腿部训练后的恢复指南:减轻肌肉酸痛与疲劳,使锻炼更加持久
腿部肌群占了全身肌肉的近70%,是人体的最大肌肉群。因此,无论你是健身小白还是健身达人,无论目的是腿部塑形、全身减脂还是提升功能性水平,腿部训练都是不容忽视的重要一环。
但是,练腿确实属于“生命中不可承受之痛”。大多数健身者在练完腿的第二天都大腿发软,酸痛持续时间之久让人闻之变色。
但因此就放弃腿部训练就是因噎废食了。我们要做的,应该是科学进行下肢锻炼和练后恢复。那么如何快速地恢复?你只需要准备一个泡沫轴!在腿部训练后,使用泡沫轴滚一滚,有助于清除肌肉代谢的乳酸,减轻训练后24~48小时产生的肌肉酸痛感。
此外,泡沫轴也是肌肉保养的利器。
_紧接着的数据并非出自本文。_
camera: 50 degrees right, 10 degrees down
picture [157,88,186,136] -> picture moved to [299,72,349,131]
日常进行泡沫轴滚压可以缓解肌肉紧绷和失衡问题,从而提升日常生活和运动表现,绝对是值得一生推的理想器械!
泡沫轴滚压器有多种类型,可以由塑料、木头和硬橡胶制成。这里为大家介绍一些市面上较为流行的泡沫轴滚压器,你可以根据介绍选择适合自己的器材。
下面为大家详细讲解5个针对大腿不同肌肉的泡沫轴滚压动作。
-股四头肌练习-
练习1:a.上下滚压;b.屈曲和伸展
1.开始时,面朝下俯卧在地面上,将泡沫轴置于你要滚压的大腿的膝盖附近,另一条腿往外伸。把身体往下推,缓慢滚压,泡沫轴就能往上滚压大腿(见图a)。
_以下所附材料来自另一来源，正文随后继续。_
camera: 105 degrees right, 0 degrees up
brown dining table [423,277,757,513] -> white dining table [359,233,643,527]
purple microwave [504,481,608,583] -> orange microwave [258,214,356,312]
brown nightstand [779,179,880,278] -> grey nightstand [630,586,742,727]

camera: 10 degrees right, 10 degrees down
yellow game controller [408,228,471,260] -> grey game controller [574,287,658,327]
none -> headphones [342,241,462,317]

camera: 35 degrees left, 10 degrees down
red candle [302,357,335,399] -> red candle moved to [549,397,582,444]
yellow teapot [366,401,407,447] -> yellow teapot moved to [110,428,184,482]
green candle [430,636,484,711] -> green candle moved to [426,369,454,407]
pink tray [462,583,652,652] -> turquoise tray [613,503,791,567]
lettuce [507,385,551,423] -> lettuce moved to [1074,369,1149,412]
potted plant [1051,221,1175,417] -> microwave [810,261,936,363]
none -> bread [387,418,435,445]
2.当找到敏感点时,持续施压30秒。然后,重复滚压4次这些区域。下一步,保持脊椎中正位置的同时,屈曲、伸展膝盖并重复4~5次,以帮助拉伸肌肉(见图b)。
练习2:a.上下滚压;b.侧向滚压;c.屈曲与伸展
1.面部朝下,俯卧姿势开始,把滚压器放在靠近你要滚压的大腿膝盖处,另外一条腿往外伸。缓慢下推身体,以使滚压器以1英寸/秒的速度向上移动,直到找到敏感点为止(见图a)。
2.当找到敏感点时,持续施压30秒。然后,重复上下滚压肌肉4次。接下来,保持脊椎中正,大腿侧向移动以完成两个完整的动作,在滚压器上拖拽身体进行侧向滚压(见图b)。
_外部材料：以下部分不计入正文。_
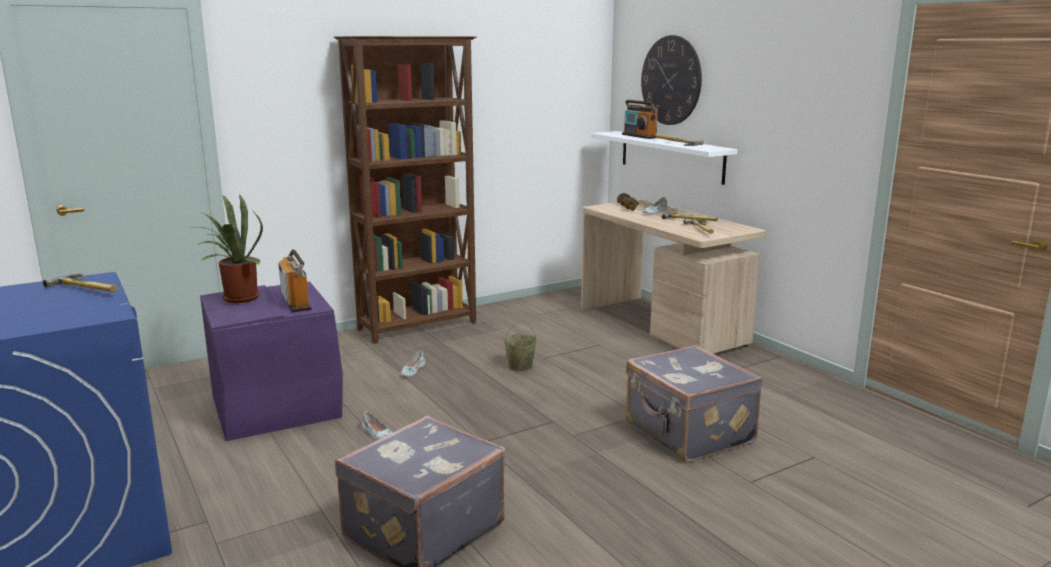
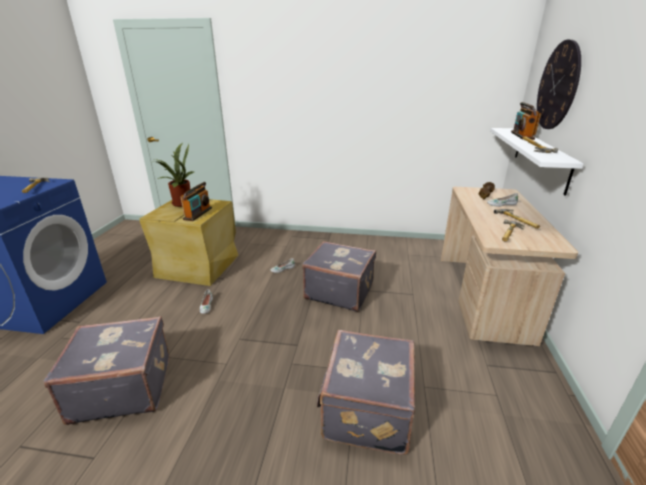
camera: 40 degrees right, 10 degrees up
purple storage box [200,281,343,441] -> beige storage box [139,199,239,286]
brown bookcase [334,36,476,344] -> none
beige bucket [503,320,537,372] -> grey suitcase [302,241,376,312]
3.停在相同的点上,通过屈曲、伸展膝盖2次来伸展肌肉(见图c)。
-腘绳肌练习-
练习:a.前后滚压;b.侧向滚压
1.将大腿置于身体前面,呈坐姿,泡沫轴放在膝盖上方的腘绳肌处。双手靠近髋部,手指指向外侧。然后,髋部稍微抬起,身体向前推,泡沫轴顺着腘绳肌往上滚(见图a)。
2.滚压至找到敏感点,持续施压30秒。时间到了之后,缓慢滚压肌肉4次。下一步,大腿侧向移动以进行侧向滚压(见图b)。
-内收肌练习-
练习1:a.上下滚压;b.屈曲和伸展
1.面朝下俯卧,泡沫轴放在身旁,长轴与身体平行。然后把需要滚压的大腿放在泡沫轴上。前臂在地上以支撑上身。为了达到滚压的目的,将身体略微抬离地面,缓慢地移动身体,让泡沫轴向前移动,即向大腿上方滚动(见图a)。
2.滚压至找到敏感点,持续施压30秒。时间到后,重复滚压肌肉4次。然后,完成两个动作,通过屈曲、伸展膝盖(见图b)来拉伸肌肉。
练习2:a.上下滚压;b、c.屈曲和伸展
1.面朝下以俯卧姿势开始。滚压器放在身旁,长轴与身体平行。然后把需要进行滚压的大腿放在滚压器上。前臂放在地面上支撑大腿。为了达到滚压目的,将身体略微抬离地面,缓慢地移动身体,让滚压器向前移动,即向大腿上方滚动(见图a)。
2.滚压至找到敏感点,持续施压30秒。时间到后,重复滚压肌肉4次。然后,完成两个动作,通过屈曲、伸展膝盖来拉伸肌肉(见图b和图c)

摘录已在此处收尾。